Bounding boxes with keypoints
+ + +

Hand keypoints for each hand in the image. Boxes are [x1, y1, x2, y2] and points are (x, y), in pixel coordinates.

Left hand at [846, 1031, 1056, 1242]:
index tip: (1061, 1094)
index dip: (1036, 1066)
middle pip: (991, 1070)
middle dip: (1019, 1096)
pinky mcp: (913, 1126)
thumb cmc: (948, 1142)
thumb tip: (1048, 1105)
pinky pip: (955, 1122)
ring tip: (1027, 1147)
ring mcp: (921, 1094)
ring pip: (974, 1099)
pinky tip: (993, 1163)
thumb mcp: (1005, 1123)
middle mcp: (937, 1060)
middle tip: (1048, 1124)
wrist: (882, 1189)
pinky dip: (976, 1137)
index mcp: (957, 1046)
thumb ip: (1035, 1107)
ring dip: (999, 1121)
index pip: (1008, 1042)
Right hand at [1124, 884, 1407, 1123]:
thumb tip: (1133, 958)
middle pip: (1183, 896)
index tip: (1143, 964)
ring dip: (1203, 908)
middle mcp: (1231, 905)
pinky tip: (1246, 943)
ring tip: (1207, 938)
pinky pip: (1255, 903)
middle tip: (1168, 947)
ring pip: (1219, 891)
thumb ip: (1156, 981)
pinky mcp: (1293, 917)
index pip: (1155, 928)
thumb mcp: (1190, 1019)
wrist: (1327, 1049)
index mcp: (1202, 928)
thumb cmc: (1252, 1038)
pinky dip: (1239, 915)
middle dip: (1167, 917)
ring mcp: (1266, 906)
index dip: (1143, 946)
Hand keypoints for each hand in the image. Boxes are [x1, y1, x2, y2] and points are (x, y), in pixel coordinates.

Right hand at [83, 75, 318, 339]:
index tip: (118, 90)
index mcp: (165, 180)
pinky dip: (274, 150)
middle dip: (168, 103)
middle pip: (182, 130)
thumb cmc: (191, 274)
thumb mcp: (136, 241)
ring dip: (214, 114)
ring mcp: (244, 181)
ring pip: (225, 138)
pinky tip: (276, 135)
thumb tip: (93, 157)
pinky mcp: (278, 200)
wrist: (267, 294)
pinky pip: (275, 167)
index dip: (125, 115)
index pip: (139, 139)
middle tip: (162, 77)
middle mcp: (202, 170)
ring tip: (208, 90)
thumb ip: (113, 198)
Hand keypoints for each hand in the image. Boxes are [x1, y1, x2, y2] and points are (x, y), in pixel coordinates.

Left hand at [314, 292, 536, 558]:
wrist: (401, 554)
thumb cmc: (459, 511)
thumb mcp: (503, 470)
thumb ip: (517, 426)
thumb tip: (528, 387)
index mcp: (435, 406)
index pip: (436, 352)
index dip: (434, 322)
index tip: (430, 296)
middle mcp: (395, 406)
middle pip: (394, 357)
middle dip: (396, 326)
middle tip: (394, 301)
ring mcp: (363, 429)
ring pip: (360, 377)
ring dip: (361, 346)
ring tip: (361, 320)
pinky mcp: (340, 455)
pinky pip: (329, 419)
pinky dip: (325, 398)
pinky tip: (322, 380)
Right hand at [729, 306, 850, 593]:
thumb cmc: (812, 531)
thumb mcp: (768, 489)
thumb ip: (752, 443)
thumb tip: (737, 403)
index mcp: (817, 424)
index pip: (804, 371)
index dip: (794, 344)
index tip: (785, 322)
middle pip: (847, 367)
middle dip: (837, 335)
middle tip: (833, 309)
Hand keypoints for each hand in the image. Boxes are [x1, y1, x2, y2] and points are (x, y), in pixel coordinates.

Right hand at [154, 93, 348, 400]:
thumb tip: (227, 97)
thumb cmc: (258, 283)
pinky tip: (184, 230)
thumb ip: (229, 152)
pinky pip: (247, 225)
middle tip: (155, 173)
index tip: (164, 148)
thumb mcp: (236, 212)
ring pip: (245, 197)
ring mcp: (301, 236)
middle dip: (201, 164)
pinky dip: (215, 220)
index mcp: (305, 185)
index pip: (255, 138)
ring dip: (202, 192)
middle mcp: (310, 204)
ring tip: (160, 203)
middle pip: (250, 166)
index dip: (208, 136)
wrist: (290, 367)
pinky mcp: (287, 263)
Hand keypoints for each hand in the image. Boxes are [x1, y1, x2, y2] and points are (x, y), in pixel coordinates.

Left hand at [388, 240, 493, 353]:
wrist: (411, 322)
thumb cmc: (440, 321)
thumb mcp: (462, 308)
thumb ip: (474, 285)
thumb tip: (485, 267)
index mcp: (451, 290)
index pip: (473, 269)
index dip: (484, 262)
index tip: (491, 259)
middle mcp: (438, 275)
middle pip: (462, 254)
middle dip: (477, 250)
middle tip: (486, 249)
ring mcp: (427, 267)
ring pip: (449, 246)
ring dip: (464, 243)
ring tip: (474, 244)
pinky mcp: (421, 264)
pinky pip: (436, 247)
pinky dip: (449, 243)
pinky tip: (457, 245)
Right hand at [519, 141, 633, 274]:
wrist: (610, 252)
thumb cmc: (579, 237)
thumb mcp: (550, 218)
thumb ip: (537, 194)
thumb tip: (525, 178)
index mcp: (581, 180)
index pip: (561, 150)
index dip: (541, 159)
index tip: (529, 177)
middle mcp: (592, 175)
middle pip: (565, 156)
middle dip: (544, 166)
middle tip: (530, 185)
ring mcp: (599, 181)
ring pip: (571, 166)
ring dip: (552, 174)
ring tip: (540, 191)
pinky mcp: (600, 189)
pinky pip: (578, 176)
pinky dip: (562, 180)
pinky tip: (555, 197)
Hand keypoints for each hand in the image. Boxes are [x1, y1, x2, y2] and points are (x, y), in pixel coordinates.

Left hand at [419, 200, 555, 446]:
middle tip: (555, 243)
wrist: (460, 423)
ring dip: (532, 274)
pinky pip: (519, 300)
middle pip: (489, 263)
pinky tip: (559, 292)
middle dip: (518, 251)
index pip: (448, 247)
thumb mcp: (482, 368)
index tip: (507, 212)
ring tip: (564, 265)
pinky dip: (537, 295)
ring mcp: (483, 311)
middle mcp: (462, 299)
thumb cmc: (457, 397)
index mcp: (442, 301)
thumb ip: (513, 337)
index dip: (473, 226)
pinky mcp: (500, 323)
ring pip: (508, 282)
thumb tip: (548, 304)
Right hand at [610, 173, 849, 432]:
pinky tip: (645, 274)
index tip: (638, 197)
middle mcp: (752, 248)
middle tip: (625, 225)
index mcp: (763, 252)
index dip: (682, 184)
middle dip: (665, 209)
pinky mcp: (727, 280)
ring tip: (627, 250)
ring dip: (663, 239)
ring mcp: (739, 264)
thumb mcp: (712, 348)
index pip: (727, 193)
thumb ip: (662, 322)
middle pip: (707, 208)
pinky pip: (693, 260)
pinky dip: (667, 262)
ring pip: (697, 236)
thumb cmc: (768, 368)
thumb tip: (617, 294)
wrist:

+ + +

* _Problem to solve_
An exact copy of the lines above, from the one containing "middle mcp: (395, 406)" down to the one containing "pinky tip: (322, 380)" and including both, is the whole answer; retype it and nothing else.

* _Answer area_
middle mcp: (395, 406)
middle pip: (394, 357)
middle dip: (396, 326)
middle tip: (394, 301)
ring mcp: (363, 429)
ring pip: (360, 377)
ring dip: (361, 346)
ring tip: (361, 320)
pinky mcp: (340, 455)
pinky pip: (329, 419)
pinky dip: (325, 398)
pinky tip: (322, 380)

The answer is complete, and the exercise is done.